• _TASK DIRECTIONS_
Find how many lines below hold "water", and give that number as the entire answer.

• _RECORDS TO USE_
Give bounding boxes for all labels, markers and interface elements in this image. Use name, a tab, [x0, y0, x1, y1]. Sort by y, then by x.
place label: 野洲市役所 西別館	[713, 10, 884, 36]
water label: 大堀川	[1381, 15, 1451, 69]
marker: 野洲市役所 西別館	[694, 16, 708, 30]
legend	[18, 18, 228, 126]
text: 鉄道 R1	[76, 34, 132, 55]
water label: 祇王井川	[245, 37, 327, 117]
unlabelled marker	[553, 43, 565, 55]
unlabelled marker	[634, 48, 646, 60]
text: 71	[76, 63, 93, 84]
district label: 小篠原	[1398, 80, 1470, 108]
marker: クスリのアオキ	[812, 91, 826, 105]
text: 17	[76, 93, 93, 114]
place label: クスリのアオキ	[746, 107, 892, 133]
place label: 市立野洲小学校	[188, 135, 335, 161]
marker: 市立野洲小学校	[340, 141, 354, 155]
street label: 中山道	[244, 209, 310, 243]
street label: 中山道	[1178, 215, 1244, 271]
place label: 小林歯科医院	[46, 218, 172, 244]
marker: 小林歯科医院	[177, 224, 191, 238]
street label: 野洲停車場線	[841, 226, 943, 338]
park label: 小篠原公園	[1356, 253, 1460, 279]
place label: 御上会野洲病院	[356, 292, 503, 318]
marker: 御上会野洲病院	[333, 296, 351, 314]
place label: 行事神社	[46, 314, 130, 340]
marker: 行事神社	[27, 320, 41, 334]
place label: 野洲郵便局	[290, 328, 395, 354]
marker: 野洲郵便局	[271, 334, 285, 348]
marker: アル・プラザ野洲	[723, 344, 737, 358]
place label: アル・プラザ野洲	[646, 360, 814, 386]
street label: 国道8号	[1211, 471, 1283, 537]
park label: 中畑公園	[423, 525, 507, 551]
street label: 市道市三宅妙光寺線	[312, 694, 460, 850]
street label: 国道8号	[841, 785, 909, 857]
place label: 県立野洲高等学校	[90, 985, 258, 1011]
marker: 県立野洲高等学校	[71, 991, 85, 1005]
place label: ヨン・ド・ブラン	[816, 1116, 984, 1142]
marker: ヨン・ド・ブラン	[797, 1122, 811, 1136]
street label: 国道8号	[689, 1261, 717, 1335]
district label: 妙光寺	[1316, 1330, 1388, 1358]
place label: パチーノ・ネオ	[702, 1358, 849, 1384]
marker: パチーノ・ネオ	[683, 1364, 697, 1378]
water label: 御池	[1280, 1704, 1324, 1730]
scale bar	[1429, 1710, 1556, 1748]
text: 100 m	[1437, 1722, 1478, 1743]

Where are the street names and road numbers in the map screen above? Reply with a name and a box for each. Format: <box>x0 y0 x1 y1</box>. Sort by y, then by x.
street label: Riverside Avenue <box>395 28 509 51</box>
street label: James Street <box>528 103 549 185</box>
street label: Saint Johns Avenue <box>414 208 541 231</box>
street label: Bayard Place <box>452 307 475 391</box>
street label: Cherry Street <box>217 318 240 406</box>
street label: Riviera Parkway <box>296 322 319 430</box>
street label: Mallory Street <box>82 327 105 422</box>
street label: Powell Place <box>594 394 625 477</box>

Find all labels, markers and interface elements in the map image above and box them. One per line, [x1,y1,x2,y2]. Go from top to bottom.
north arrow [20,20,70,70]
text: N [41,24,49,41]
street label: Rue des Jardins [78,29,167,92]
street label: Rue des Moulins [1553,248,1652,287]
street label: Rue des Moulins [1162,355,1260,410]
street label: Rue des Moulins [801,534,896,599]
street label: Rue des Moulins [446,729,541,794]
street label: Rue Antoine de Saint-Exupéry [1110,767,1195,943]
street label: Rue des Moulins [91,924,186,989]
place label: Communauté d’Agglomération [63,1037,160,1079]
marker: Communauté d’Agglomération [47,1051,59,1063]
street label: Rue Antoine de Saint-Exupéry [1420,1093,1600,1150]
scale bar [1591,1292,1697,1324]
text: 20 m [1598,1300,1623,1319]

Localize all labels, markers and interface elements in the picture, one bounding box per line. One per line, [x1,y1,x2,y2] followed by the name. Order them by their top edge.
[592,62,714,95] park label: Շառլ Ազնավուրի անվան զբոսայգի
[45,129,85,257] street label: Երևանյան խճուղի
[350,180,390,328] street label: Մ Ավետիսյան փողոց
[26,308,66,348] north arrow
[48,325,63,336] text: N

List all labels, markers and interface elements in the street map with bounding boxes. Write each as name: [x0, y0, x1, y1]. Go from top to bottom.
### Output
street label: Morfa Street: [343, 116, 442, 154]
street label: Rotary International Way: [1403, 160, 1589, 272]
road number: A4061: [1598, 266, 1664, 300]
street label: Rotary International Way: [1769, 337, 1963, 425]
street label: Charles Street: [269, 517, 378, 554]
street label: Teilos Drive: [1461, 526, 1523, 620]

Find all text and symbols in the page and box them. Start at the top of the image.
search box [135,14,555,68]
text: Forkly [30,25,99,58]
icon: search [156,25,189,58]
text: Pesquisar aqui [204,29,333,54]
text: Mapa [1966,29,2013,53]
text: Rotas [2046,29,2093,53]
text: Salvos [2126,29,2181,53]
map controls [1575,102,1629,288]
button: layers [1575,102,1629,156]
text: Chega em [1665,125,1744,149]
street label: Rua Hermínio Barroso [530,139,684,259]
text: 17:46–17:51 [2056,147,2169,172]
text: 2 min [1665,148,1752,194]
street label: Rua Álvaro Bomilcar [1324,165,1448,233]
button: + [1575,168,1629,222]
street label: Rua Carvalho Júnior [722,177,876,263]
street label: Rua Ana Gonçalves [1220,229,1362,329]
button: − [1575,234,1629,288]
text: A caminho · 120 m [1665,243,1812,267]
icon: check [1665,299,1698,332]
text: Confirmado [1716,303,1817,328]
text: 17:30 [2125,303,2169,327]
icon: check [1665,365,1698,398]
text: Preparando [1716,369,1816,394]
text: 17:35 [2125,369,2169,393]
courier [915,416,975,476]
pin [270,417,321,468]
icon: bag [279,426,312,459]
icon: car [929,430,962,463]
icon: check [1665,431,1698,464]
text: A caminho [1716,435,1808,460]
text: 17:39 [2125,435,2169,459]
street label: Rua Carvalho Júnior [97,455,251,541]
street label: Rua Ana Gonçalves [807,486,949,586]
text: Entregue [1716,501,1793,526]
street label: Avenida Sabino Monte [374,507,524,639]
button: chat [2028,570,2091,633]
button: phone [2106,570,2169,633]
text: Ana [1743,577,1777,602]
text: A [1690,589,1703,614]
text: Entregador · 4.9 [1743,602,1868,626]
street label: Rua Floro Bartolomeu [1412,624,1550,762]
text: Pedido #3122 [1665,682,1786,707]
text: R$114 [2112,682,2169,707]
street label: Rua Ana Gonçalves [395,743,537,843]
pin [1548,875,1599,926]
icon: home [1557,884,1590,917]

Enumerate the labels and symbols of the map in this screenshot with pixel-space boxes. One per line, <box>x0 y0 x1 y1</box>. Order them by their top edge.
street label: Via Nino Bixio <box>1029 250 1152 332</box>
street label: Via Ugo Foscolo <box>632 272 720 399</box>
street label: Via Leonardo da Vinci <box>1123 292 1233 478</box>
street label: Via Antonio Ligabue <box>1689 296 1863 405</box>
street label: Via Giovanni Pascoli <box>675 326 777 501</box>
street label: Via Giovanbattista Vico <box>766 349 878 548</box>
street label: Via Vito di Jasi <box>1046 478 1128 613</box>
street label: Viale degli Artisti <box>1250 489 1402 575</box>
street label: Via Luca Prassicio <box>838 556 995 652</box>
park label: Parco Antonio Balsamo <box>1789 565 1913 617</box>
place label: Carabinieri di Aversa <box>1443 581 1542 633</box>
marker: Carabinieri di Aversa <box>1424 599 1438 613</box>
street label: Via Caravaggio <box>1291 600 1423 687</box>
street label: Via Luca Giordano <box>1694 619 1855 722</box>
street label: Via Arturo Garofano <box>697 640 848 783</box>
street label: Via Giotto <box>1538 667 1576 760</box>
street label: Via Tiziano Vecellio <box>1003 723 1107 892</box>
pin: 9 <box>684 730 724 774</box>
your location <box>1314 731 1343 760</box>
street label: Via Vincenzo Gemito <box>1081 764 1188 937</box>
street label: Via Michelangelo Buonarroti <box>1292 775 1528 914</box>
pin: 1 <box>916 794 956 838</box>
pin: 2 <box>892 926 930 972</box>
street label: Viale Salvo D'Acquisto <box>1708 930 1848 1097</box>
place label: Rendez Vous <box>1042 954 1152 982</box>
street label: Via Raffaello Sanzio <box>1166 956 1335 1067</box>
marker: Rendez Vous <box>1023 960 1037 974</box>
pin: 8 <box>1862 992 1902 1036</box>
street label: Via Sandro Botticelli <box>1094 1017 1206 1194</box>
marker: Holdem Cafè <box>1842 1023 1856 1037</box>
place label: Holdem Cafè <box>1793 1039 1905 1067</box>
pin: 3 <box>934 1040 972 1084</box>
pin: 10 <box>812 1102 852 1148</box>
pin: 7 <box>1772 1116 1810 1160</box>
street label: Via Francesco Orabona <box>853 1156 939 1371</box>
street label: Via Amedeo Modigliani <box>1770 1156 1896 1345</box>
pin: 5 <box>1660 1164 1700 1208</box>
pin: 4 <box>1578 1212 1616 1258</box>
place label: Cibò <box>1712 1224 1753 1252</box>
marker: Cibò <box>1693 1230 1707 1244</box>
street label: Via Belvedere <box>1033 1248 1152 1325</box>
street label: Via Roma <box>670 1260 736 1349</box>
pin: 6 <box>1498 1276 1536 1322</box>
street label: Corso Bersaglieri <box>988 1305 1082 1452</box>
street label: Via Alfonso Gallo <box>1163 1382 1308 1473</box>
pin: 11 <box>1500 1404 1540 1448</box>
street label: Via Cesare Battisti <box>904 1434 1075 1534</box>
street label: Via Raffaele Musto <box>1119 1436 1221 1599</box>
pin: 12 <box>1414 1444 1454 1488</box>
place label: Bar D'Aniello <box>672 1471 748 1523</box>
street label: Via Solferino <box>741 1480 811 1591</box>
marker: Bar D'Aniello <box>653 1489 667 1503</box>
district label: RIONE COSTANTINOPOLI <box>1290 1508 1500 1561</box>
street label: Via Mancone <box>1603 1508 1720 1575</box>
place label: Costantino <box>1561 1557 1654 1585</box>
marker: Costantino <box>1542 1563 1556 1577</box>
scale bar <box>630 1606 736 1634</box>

• _ANSWER BELOW_
3